Par ailleurs, le système est d'un autre âge : avec des classes de personnages fermées et des niveaux. Le système est calculatoire et mal pensé, et faire des additions avec un dé à cent faces peut devenir un calvaire sans papier ni calculatrice, surtout tard dans la soirée.
La vision d’un public et l’usage en table
Rolemaster se prétend réaliste. Pourquoi pas ? Qui suis-je, moi, jeune européen blanc aculturé élevé avec la télévision, pour oser remettre en question le réalisme d'un système de jeu qui prévoit un système de magie contenant un bon millier de sortilèges ? Un exemple flagrant de la bêtise rolemasterienne : il existe une compétence "Méditation suicide" qui permet donc de se suicider en méditant. Outre l'inutilité d'une pareille compétence, il me vient à l'esprit une question : comment fait-on pour s'entraîner à méditer pour se suicider ?
Pour le reste de la gamme : scénarios à chier ; modules très orientés portes - monstres - trésors. Malgré tout, les mondes décrits ne sont pas forcément merdiques. Rolemaster n'est vraiment pas bien. Vingt suppléments = vingt fois plus de règles. Un bon millier de tables et des calculs à n'en plus finir pour résoudre une action.
À qui s’adresse Rolemaster et comment l’utiliser au mieux
Rolemaster est un jeu "oldschool" qui appartient à l’ère antique du jdr, quand les règles primaient sur le background. Il limite le jeu, et brime le joueur. Les parties sont excellentes si vous n’avez pas de scénario car il suffit alors de provoquer un combat pour que votre soirée se transforme en séance de jets de dés et de consultations de tables de dégâts et de coups critiques. Pour peu qu'il y ait des jeteurs de sorts dans votre groupe, vous en aurez pour 4 heures à mettre en place une simple altercation avec des brigands.
Le but de Rolemaster est de fournir une règle pour toutes les situations. En fait, ce jeu donne même plusieurs règles parfois, et c’est au MJ de sélectionner la règle qui lui plaît et de l’appliquer au moment opportun. Il est tout à fait possible de demander au joueur de faire un jet pour grimper un escalier, mais un bon MJ ne le demandera que si cela apporte un plus à son scénario.

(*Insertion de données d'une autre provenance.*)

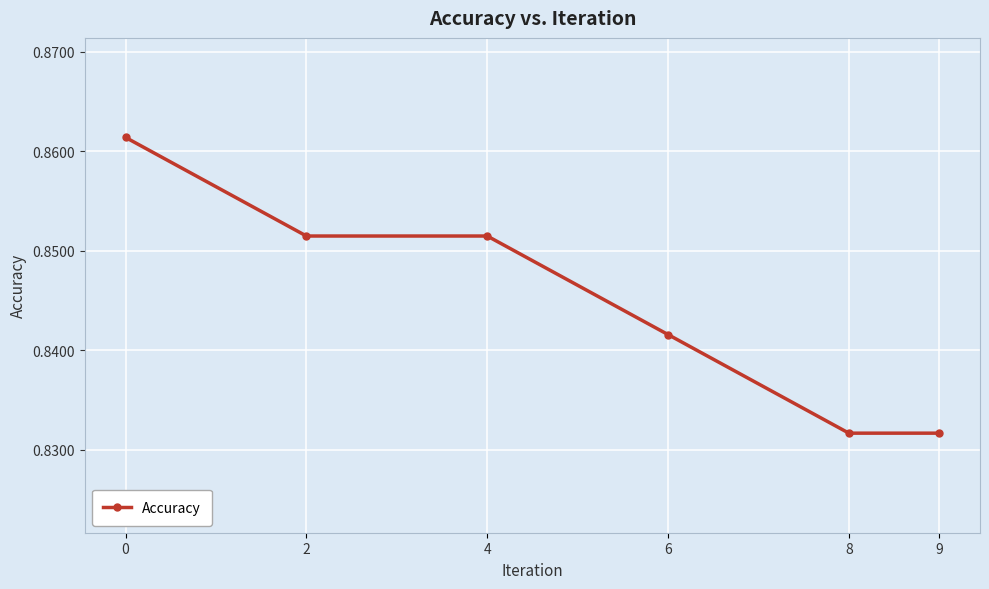

How many lines are shown in the chart?

1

Tableau synthèse de l’expérience Rolemaster
Cocher des croix sur une feuille de perso peut aller jusqu’à 6 feuilles si l’on veut être exhaustif, répartir des points de développement, consulter l'un des nombreux Compagnons pour appliquer une règle optionnelle, et c’est un plaisir pour ceux qui aiment les chiffres. Le système de jeu, dans sa version de base, n’est pas si complexe que sa réputation le prétend mais l’adjonction de multiples règles annexes rend le moteur particulièrement lourd à gérer. Le MJ a un travail significatif et doit s’investir pour équilibrer races, classes et règles optionnelles.

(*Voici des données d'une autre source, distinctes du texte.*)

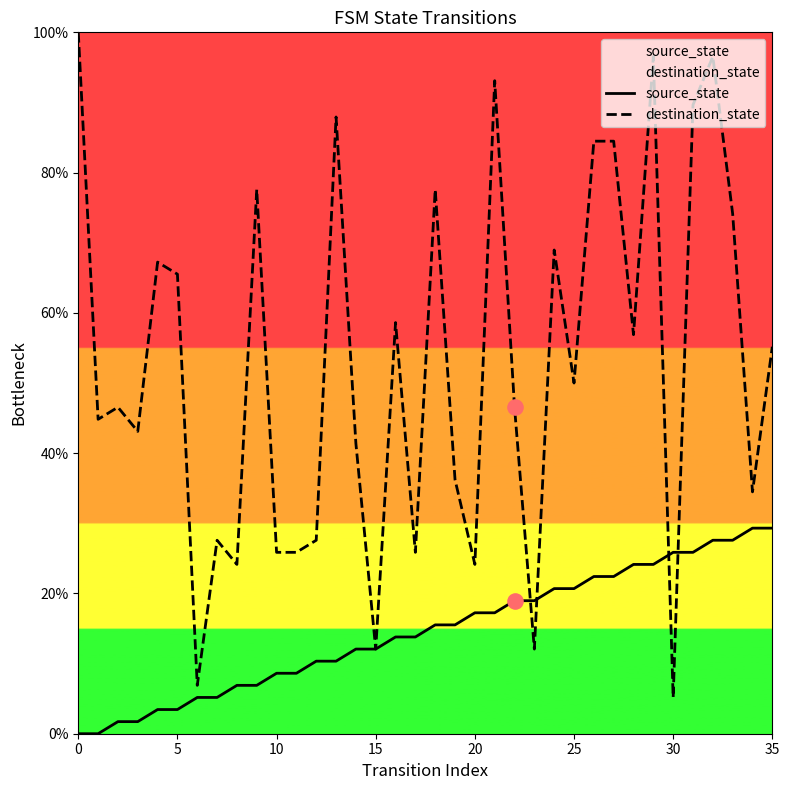

Which series contains the lowest Y value?

source_state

Une conclusion en perspective
Rolemaster ne convient qu’à un MJ costaud qui aime la simulation, admettons. Il nécessite aussi d’adapter ses aventures au système, et il faut accepter que tout ne soit pas utilisé tel quel. Il y a quelque chose d’indéniable dans la création de personnage : c’est long, mais au moins on termine son perso avec la sensation qu’il est familier et qu’on a envie de le jouer. En ce sens ce jeu fut un précurseur, et c’est beaucoup plus important à mes yeux que le poids affiché d’une épée à deux mains.

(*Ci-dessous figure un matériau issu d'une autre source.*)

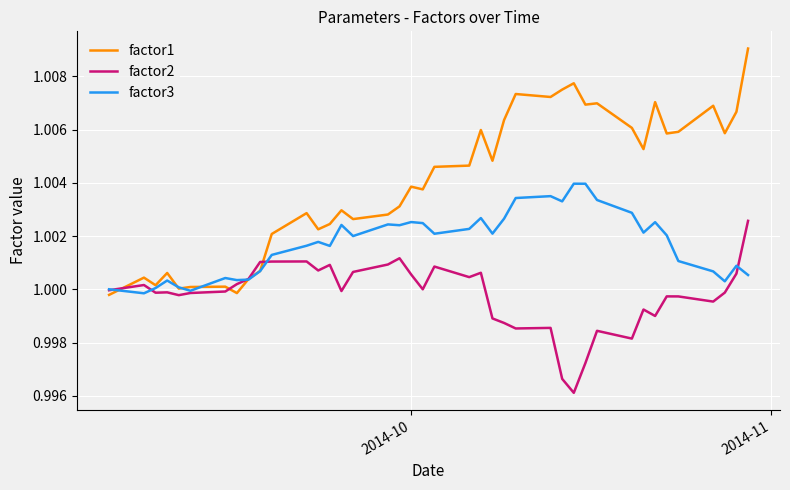

Rank the series by their maximum value, from lowest to highest.

factor2, factor3, factor1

Comprenez pour finir que Rolemaster est un jeu en kit et que le MJ peut choisir une complexité allant du simple au centuple. C’est étrange comme ce jeu peut paraître rébarbatif à certains, mais il demeure un pilier de l’ancienne école, où les règles coexistent avec le peuplement du monde et la gestion de campagnes complexes. Il faut impérativement les trois livres de bases et le compagnon II, et les autres suppléments restent pertinents pour ceux qui veulent pousser l’exactitude et la simulation à l’extrême.